Schwarz/Pahlke, FGO § 32 Verbot der Übertragung von Verwaltungsgeschäften
 

Rz. 1

Der Gewaltenteilungsgrundsatz[1] steht einer Übernahme von Verwaltungsaufgaben außerhalb der Justiz entgegen.[2] Das Gericht ist nach außen ausschließlich rechtsentscheidend tätig. So dürfen auch durch Richter keine Rechtsgutachten erstattet werden.

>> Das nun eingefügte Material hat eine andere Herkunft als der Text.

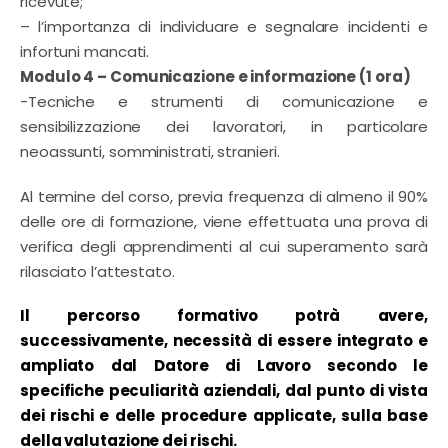
ricevute;
– l’importanza di individuare e segnalare incidenti e
infortuni mancati.
Modulo 4 – Comunicazione e informazione (1 ora)
-Tecniche e strumenti di comunicazione e
sensibilizzazione dei lavoratori, in particolare
neoassunti, somministrati, stranieri.
Al termine del corso, previa frequenza di almeno il 90%
delle ore di formazione, viene effettuata una prova di
verifica degli apprendimenti al cui superamento sarà
rilasciato l’attestato.
Il percorso formativo potrà avere,
successivamente, necessità di essere integrato e
ampliato dal Datore di Lavoro secondo le
specifiche peculiarità aziendali, dal punto di vista
dei rischi e delle procedure applicate, sulla base
della valutazione dei rischi.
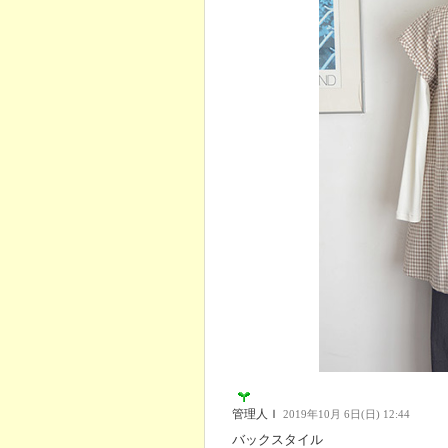
管理人Ｉ
2019年10月 6日(日) 12:44
バックスタイル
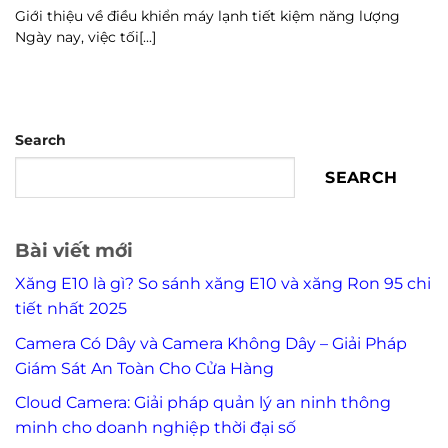
Giới thiệu về điều khiển máy lạnh tiết kiệm năng lượng
Ngày nay, việc tối[...]
Search
SEARCH
Bài viết mới
Xăng E10 là gì? So sánh xăng E10 và xăng Ron 95 chi
tiết nhất 2025
Camera Có Dây và Camera Không Dây – Giải Pháp
Giám Sát An Toàn Cho Cửa Hàng
Cloud Camera: Giải pháp quản lý an ninh thông
minh cho doanh nghiệp thời đại số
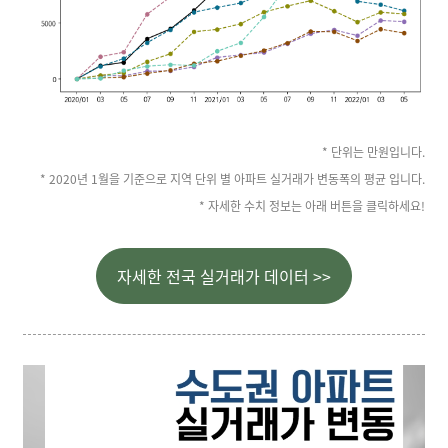
* 단위는 만원입니다.
* 2020년 1월을 기준으로 지역 단위 별 아파트 실거래가 변동폭의 평균 입니다.
* 자세한 수치 정보는 아래 버튼을 클릭하세요!
자세한 전국 실거래가 데이터 >>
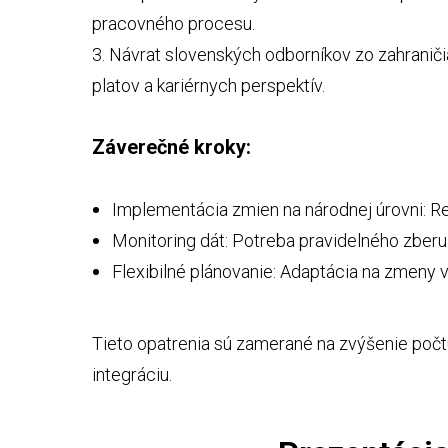
pracovného procesu.
3. Návrat slovenských odborníkov zo zahraniči
platov a kariérnych perspektív.
Záverečné kroky:
Implementácia zmien na národnej úrovni: Re
Monitoring dát: Potreba pravidelného zberu a
Flexibilné plánovanie: Adaptácia na zmeny v
Tieto opatrenia sú zamerané na zvýšenie počt
integráciu.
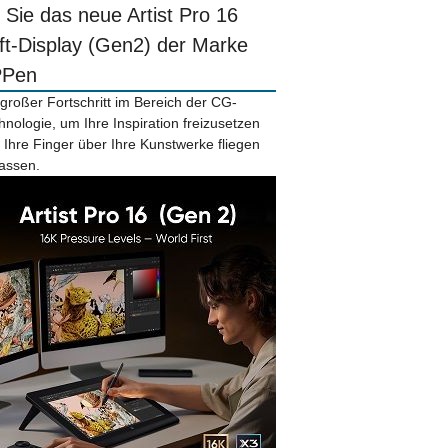
r Sie das neue Artist Pro 16
ift-Display (Gen2) der Marke
PPen
 großer Fortschritt im Bereich der CG-
hnologie, um Ihre Inspiration freizusetzen
 Ihre Finger über Ihre Kunstwerke fliegen
lassen.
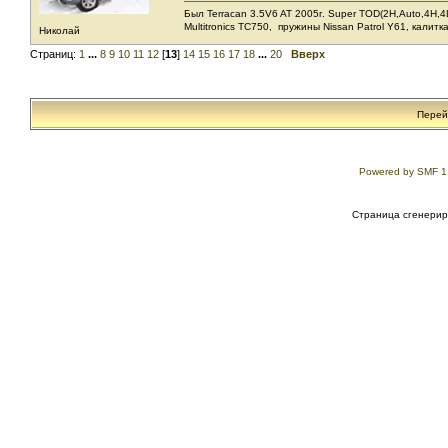
Был Terracan 3.5V6 AT 2005г. Super TOD(2H,Auto,4H,4L
Мultitronics TC750, пружины Nissan Patrol Y61, калитк
Николай
Страниц:
1
...
8
9
10
11
12
[
13
]
14
15
16
17
18
...
20
Вверх
Перей
Powered by SMF 1
Страница сгенериро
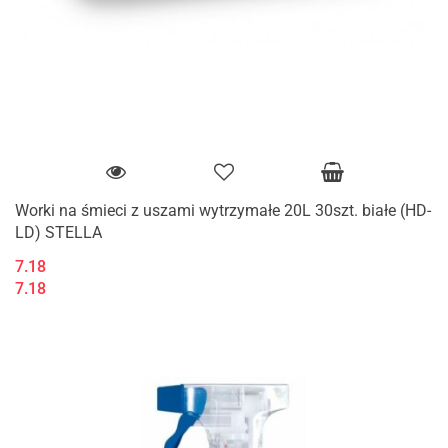
Worki na śmieci z uszami wytrzymałe 20L 30szt. białe (HD-
LD) STELLA
7.18
7.18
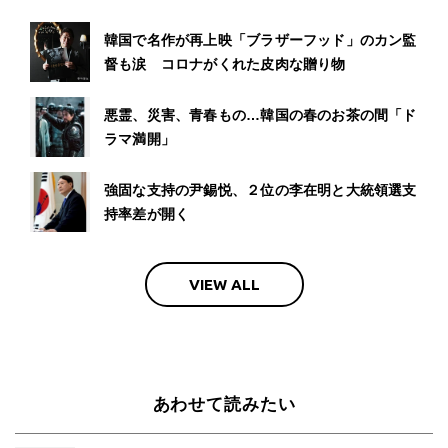
韓国で名作が再上映「ブラザーフッド」のカン監
督も涙 コロナがくれた皮肉な贈り物
悪霊、災害、青春もの…韓国の春のお茶の間「ド
ラマ満開」
強固な支持の尹錫悦、２位の李在明と大統領選支
持率差が開く
VIEW ALL
あわせて読みたい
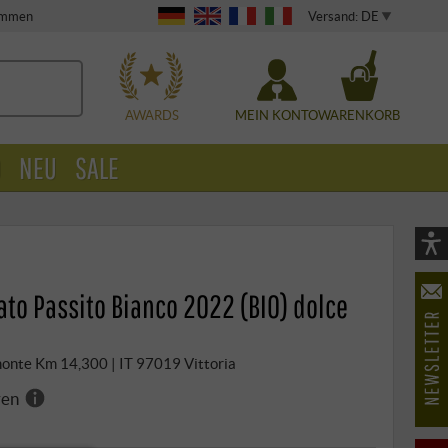
Versand: DE
timmen
WÄHLEN
AWARDS
MEIN KONTO
WARENKORB
O
NEU
SALE
Vi
As
ato Passito Bianco 2022 (BIO) dolce
öf
monte Km 14,300 | IT 97019 Vittoria
ren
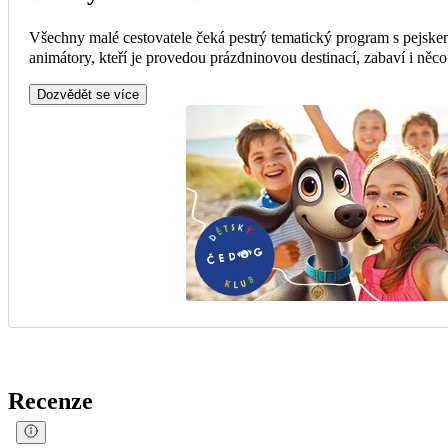
Všechny malé cestovatele čeká pestrý tematický program s pejsk
animátory, kteří je provedou prázdninovou destinací, zabaví i něc
Dozvědět se více
Recenze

Nicht ausgeschlossen sind hingegen Tätigkeiten innerhalb der Gerichtsverwaltung, zu denen ein Richter hinzugezogen werden kann. Insoweit ist er dann dem Präsidenten des Gerichts gegenüber weisungsgebunden und seiner Dienstaufsicht auch inhaltlich unterworfen.

 

Rz. 2

§ 4 Abs. 2 DRiG sieht folgende Verwaltungs-  und andere Tätigkeiten vor, die ein Richter wahrnehmen kann, ohne mit der richterlichen Unabhängigkeit in Konflikt zu geraten:

  • Nr. 1: Aufgaben der Gerichtsverwaltung.[3] Die Aufgaben müssen zur rechtsprechenden Tätigkeit der Gerichte zumindest mittelbar einen inhaltlichen Bezug haben, z. B. die Aufgaben eines Pressesprechers oder eines Haushaltsbeauftragten.
  • Nr. 2: Aufgaben, die aufgrund eines Gesetzes den Richtern zugewiesen worden sind, z. B. die Ausbildung der Referendare.
  • Nr. 3: Forschung und Lehre an wissenschaftlichen Hochschulen, öffentlichen Unterrichtsanstalten oder amtlichen Unterrichtseinrichtungen; diese Tätigkeiten berühren i. d. R. nicht die Belange der Rspr. Sie werden regelmäßig als — genehmigungspflichtige — Nebentätigkeiten ausgeübt. Es ist jedoch hier das Verbot der ­außerdienstlichen Erstattung von Rechtsgutachten und entgeltlicher Erteilung von Rechtsauskünften durch Richter, die nicht gleichzeitig beamtete Professoren der Rechte oder der politischen Wissenschaften sind, hinzuweisen.[4]
  • Nr. 4: Ein Richter kann in Prüfungsangelegenheiten tätig werden, z. B. in den Prüfungsämtern für die erste und zweite juristische Staatsprüfung.
  • Nr. 5: Zulässig ist auch die Übernahme des Vorsitzes der Einigungsstelle und entsprechender unabhängiger Stellen i. S. d. § 104 S. 2 Bundespersonalvertretungsgesetz. Gleiches gilt für die Länderpersonalvertretungen.
[3] Nicht der allgemeinen Justizverwaltung; vgl. Schmidt-Räntsch, DRiG, 6. Aufl. 2009, § 4 DRiG Rz. 14.